Накануне 60-летия нашей Победы над фашизмом я перебираю все долгие годы своей жизни. И вдруг мне вспомнился случай из далекого-далекого времени. В 1935 году в Калинин приехал министр образования Бубнов. В затверецком районе, где находился наш детский дом, построили новую двухэтажную школу № 21. Сюда он и приехал. Это был мужчина небольшого роста с чисто русскими чертами лица. Завуч сказала, что мы из детдома. Он как-то удивительно мягко, тепло, ласково посмотрел на нас. Перед тем как проститься, он сфотографировался с нами. Я запомнил его последние слова: «Хорошие вы ребята, выучитесь, настоящими людьми станете, жизнь по-новому переделаете».
Каждый раз с огромным волнением рассматриваю фотографии былых лет. Вот они мои боевые товарищи, верные, надежные фронтовые друзья, мои сверстники, мое многострадальное поколение.
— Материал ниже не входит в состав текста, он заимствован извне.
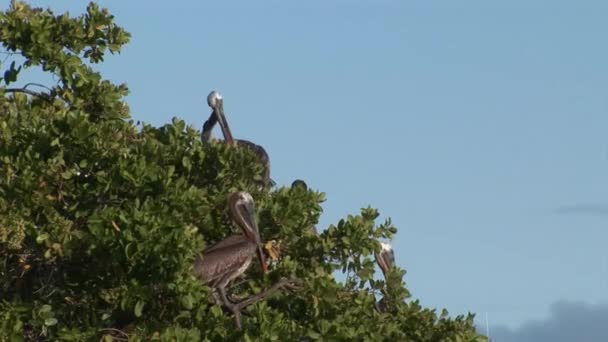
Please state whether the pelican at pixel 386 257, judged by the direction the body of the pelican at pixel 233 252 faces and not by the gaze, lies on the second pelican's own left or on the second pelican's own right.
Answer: on the second pelican's own left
Они и есть те самые настоящие люди, которых должна была воспитать и воспитала советская школа. Мы не подвели умного, доброго, зоркого сердцем человека, прекрасного педагога Бубнова. Именно такие люди заронили в нас и бережно растили самое святое, что есть на этой Земле, — любовь к Родине. Эта любовь – огромная сила. Она-то и сокрушила непобедимого, казалось, врага. Без этой любви нет Родины, нет дома, ничего нет…
Мы стареем, седеем, уходим из жизни. Но память человеческая сильна, и время перед нею бессильно. Так пусть же не только в моей памяти бережно хранятся, но и прозвучат сейчас имена моих дорогих однополчан: командир роты капитан Мостовой М., командиры саперных взводов ст. лейтенант Словцов Н.М., ст. лейтенант Гандерский В.И., ст. лейтенант Новиков Е.И., сержант Калюжин П.С., сержант Супрун В.М., сержант Ситников В.М., сержант Мулинов В.М., сержант Немцов В.И., сержант Швындиков М.В., сержант Степаненко Л.П.
Но все меньше и меньше отзываются на поздравления. И такая печаль охватывает, такая пронизывает боль… Закрываю глаза, погружаюсь в прошлое и снова начинаю вместе с ними от огненной Курской дуги шагать и шагать под бешеные взрывы, крики и стоны, под свист пуль и бесконечные артиллерийские залпы, обходя обугленные трупы и горящие самолеты, упрямо, яростно по содрогающейся земле шагать и шагать к Победе, переживать горечь неудач и радость побед.
Когда я писал эти строки, я как будто заново проделал путь от Курской дуги до Днепра, Варшавы, Берлина, Праги. Пережил все с самого начала. И кажется мне, что это было совсем недавно. И в то же время – очень давно.